I'm trying to understand this long sentence but I am having trouble because it has apparently lots of connectors, suffixes and expressions that I am not familiar with.

아버지는 내가 티끌 정도가 아니라 움푹움푹 옹이투성이며 스스로 그 옹이들을 별로 대단치 않게 생각한다는 것을 알고는 크게 충격을 받았다.

"I was shocked to know that my father, an old man...."

I hope you can help me!

Thanks,
Louis


----------



## pcy0308

Hello Louis,
It is not "I" or the narrator who was shocked but rather "아버지," the father.
As for the word "옹이," its literal definition would be "a knot, gnarl in wood," a protuberance that sticks out on wood.
Granted the speaker is a person, I guess the use of the word is metaphorical, suggesting that his/her skin, hands (feet or any other parts of his/her body) are covered with calluses - something the speaker him/herself does not find surprising at all, unlike his/her father.

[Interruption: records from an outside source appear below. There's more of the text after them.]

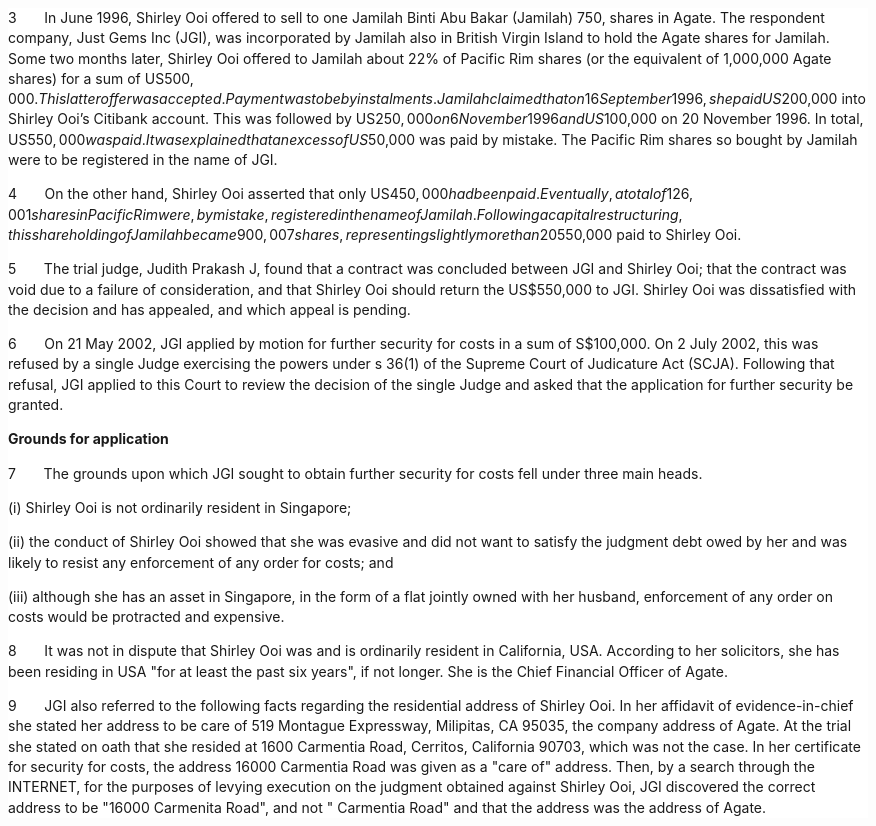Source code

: 3       In June 1996, Shirley Ooi offered to sell to one Jamilah Binti Abu Bakar (Jamilah) 750, shares in Agate. The respondent company, Just Gems Inc (JGI), was incorporated by Jamilah also in British Virgin Island to hold the Agate shares for Jamilah. Some two months later, Shirley Ooi offered to Jamilah about 22% of Pacific Rim shares (or the equivalent of 1,000,000 Agate shares) for a sum of US$500,000. This latter offer was accepted. Payment was to be by instalments. Jamilah claimed that on 16 September 1996, she paid US$200,000 into Shirley Ooi’s Citibank account. This was followed by US$250,000 on 6 November 1996 and US$100,000 on 20 November 1996. In total, US$550,000 was paid. It was explained that an excess of US$50,000 was paid by mistake. The Pacific Rim shares so bought by Jamilah were to be registered in the name of JGI. 

4       On the other hand, Shirley Ooi asserted that only US$450,000 had been paid. Eventually, a total of 126,001 shares in Pacific Rim were, by mistake, registered in the name of Jamilah. Following a capital restructuring, this shareholding of Jamilah became 900,007 shares, representing slightly more than 20% of the shares in Pacific Rim. Despite numerous requests, and Shirley Ooi’s promise that the shares would be transferred and registered in the name of the respondent, JGI, this was never done. JGI instituted the present action seeking a declaration that the contract between JGI and Shirley Ooi was void for a total failure of consideration, as JGI never became a shareholder of Pacific Rim. It also asked for the return of the US$550,000 paid to Shirley Ooi. 

5       The trial judge, Judith Prakash J, found that a contract was concluded between JGI and Shirley Ooi; that the contract was void due to a failure of consideration, and that Shirley Ooi should return the US$550,000 to JGI. Shirley Ooi was dissatisfied with the decision and has appealed, and which appeal is pending. 

6       On 21 May 2002, JGI applied by motion for further security for costs in a sum of S$100,000. On 2 July 2002, this was refused by a single Judge exercising the powers under s 36(1) of the Supreme Court of Judicature Act (SCJA). Following that refusal, JGI applied to this Court to review the decision of the single Judge and asked that the application for further security be granted. 

**Grounds for application** 

7       The grounds upon which JGI sought to obtain further security for costs fell under three main heads. 

 (i) Shirley Ooi is not ordinarily resident in Singapore; 

 (ii) the conduct of Shirley Ooi showed that she was evasive and did not want to satisfy the judgment debt owed by her and was likely to resist any enforcement of any order for costs; and 

 (iii) although she has an asset in Singapore, in the form of a flat jointly owned with her husband, enforcement of any order on costs would be protracted and expensive. 

8       It was not in dispute that Shirley Ooi was and is ordinarily resident in California, USA. According to her solicitors, she has been residing in USA "for at least the past six years", if not longer. She is the Chief Financial Officer of Agate. 


9       JGI also referred to the following facts regarding the residential address of Shirley Ooi. In her affidavit of evidence-in-chief she stated her address to be care of 519 Montague Expressway, Milipitas, CA 95035, the company address of Agate. At the trial she stated on oath that she resided at 1600 Carmentia Road, Cerritos, California 90703, which was not the case. In her certificate for security for costs, the address 16000 Carmentia Road was given as a "care of" address. Then, by a search through the INTERNET, for the purposes of levying execution on the judgment obtained against Shirley Ooi, JGI discovered the correct address to be "16000 Carmenita Road", and not " Carmentia Road" and that the address was the address of Agate.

(My) father was shocked to find out not only that I was covered with calluses and but also that I was not concerned about them at all.
(My) father was shocked by my indifference to all the rough calluses covering my body.
(My) father was shocked/upset that I was not bothered by all the rough calluses covering my body.
(My) father was shocked to find out how unconcerned/disinterested I was about the rough calluses that were covering my body.

These are possible interpretations. Of course, depending on more specific context of the given citation, they may have to be edited. If there is a specific part of the above quote in Korean you do not understand, let the forum know. Hope this helps!


----------



## *Louis*

pcy0308 said:


> Hello Louis,
> It is not "I" or the narrator who was shocked but rather "아버지," the father.
> As for the word "옹이," its literal definition would be "a knot, gnarl in wood," a protuberance that sticks out on wood.
> Granted the speaker is a person, I guess the use of the word is metaphorical, suggesting that his/her skin, hands (feet or any other parts of his/her body) are covered with calluses - something the speaker him/herself does not find surprising at all, unlike his/her father.
> 
> (My) father was shocked to find out not only that I was covered with calluses and but also that I was not concerned about them at all.
> (My) father was shocked by my indifference to all the rough calluses covering my body.
> (My) father was shocked/upset that I was not bothered by all the rough calluses covering my body.
> (My) father was shocked to find out how unconcerned/disinterested I was about the rough calluses that were covering my body.
> 
> These are possible interpretations. Of course, depending on more specific context of the given citation, they may have to be edited. If there is a specific part of the above quote in Korean you do not understand, let the forum know. Hope this helps!


Thank you pcy0308 for the explanation! Now it is a bit clearer! I'll let you know if I need more help. Thanks again!


----------